Dáil debates

Wednesday, 11 July 2012

Health Service Budget: Motion (Resumed) [Private Members]

 

8:00 pm

Photo of Simon HarrisSimon Harris (Wicklow, Fine Gael)

I welcome this opportunity to speak on the issue of health and I very much welcome the attendance of the Minister for Health in the Chamber. When we talk about the issue of health, it is important to acknowledge, as my colleague Deputy Buttimer did, the work of the health professionals. All too often since the creation of the HSE, we have an image of the health service being run by men and women in suits who brief us at Oireachtas committees but day in, day out health professionals, be they nurses, doctors or health care assistants, work in our hospitals and health centres and despite the financial difficulties and the reduction in their numbers, they get on with the job. It is important to put on the record that surveys carried out reveal that patients' satisfaction with the level of care they receive once they access the service is very high.

It is clear following the years of the Celtic tiger that money alone will not fix the health service. We have seen that. We have seen money being thrown at it, health budgets being hyped up every time there was an election and money thrown around with scant regard for what it would deliver. What will fix the Irish health service is reform and management. That is what the Minister, Deputy Reilly is about, and it is what Fine Gael and our colleagues in the Labour Party said in the general election campaign. That is our commitment in the programme for Government.

The Minister, Deputy Reilly and the Fine Gael Party never said that reform would be easy. It is much easier just to throw money at problems. Crucially the Minster and the Fine Gael Party never said it would happen overnight. The Minster went further than that, he produced a timeline showing that the full reforms this party in government wants to introduce will take more than the lifetime of any one specific Government. Already after a period of 15 or 16 months progress can be seen. The figures do not lie. With the establishment of the special delivery unit, as alluded to my colleague Deputy Heydon, we have seen a significant reduction in waiting lists: the 12 month list has been reduced by 95%, the 9 month list has been reduced by 55% and there has been a 19% year on year improvement in trolley waits. These are trolley figures which show an improvement at a time when less money is being spent on the health service. Already the reforms and the new structures are working. We have seen an emphasis on the issue of primary care in the rollout of primary care centres and progress is being made in the rollout of free GP care.

The Government has to untangle a massive mess. The creation of the HSE was a disaster for the Irish health service. It is ironic that the founder of the HSE, who is now the leader of his party, put down a motion bemoaning the very monster he established and imposed on the Irish taxpayer.

I want to make a few points on issues I have noted in regard to the HSE when representatives of it have come before the Committee of Public Accounts. Part of the reason the HSE has such a deficit is due to the fact that it seems to operate in silos. No one seems to talk to anybody else. Every little section tries to make savings but there is no overall examination of the impact of these savings on the health service. For example, it seems the procurement unit is so desperate to make a saving that it does not analyse the impact of that saving on the rest of the health care service. This is out of sync with how modern health services work. To use a simplistic example, a procurement section could decide that instead of buying a bandage for €12, it would buy one for €2, thereby saving €10 but that bandage might need to be changed by a community nurse who would visit a person in his or her home every day or every second day rather than once a week and the impact of that is not taken into account. When we talk about savings in the health service, we need a much broader approach. We need people to examine the whole health care impact, the impact on the patient and the saving across the system.

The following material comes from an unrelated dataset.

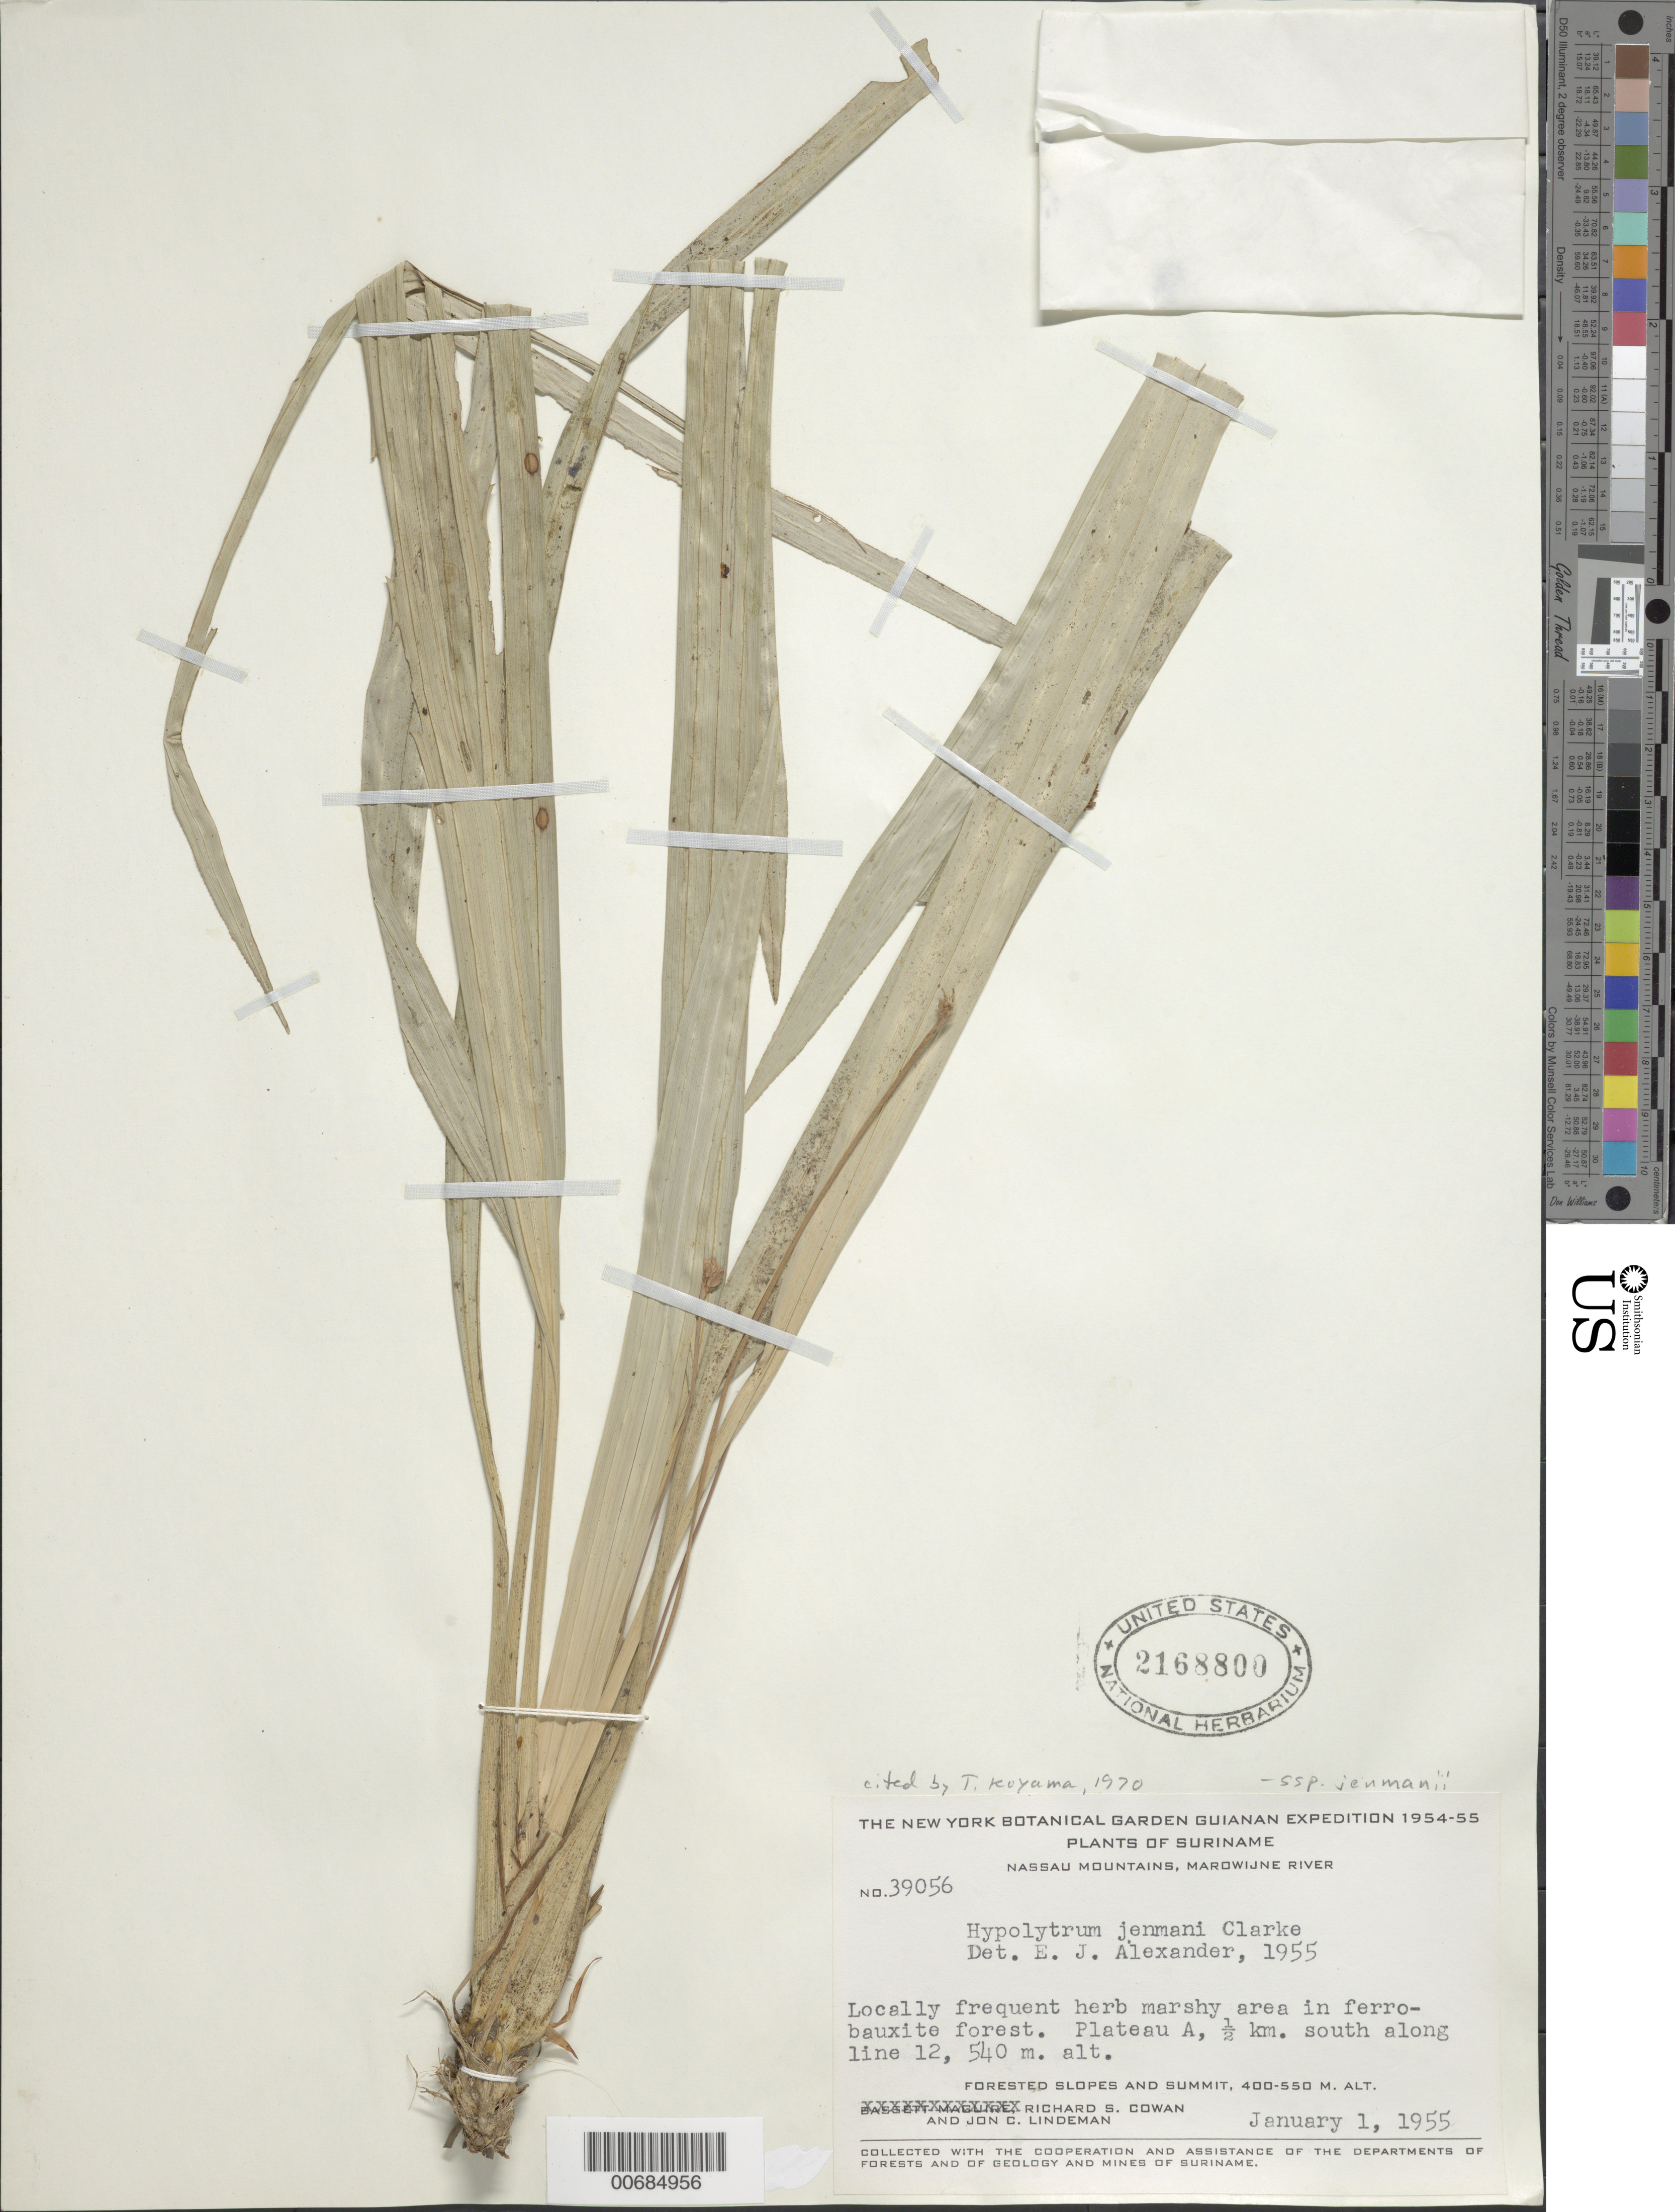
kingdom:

It was astonishing that when the chief executive officer of the Health Service Executive was before the Committee of Public Accounts he could not tell me as a taxpayer, let alone as a parliamentarian, what increments are being paid out for people in the HSE earning €70,000, €80,000, €90,000 and more, this year. We discuss public service and public service increments and the public service versus the private service. It is entirely missing the point. There are some very well paid people in the health service at very senior managerial level and I want to know how much they are earning and how much their salaries are being increased by. The fact that the Accounting Officer could not give this information to an Oireachtas committee is quite astonishing.

It is also equally astonishing that he appeared at a committee a week after the report on the death of children in care, many of whom died in the care of the HSE and he was unable to give me an assurance that all HSE staff are now complying with all guidelines and that there are no longer shop stewards telling people not to fill out referral forms and pieces of paper.

Last night many speakers raised the issue of school-leavers with intellectual disabilities. This is a real example of the system not working. The HSE and the Department of Health are fighting, lobbying, squabbling with service providers. I believe that service providers can do more but I also believe that the families of people with intellectual disabilities do not really care about the argument; they want the solution.

The Government has had a very positive 15 or 16 months. This motion is ironic and cynical at best and I look forward to watching the continuance of the agenda for reform under the Minister, Deputy Reilly.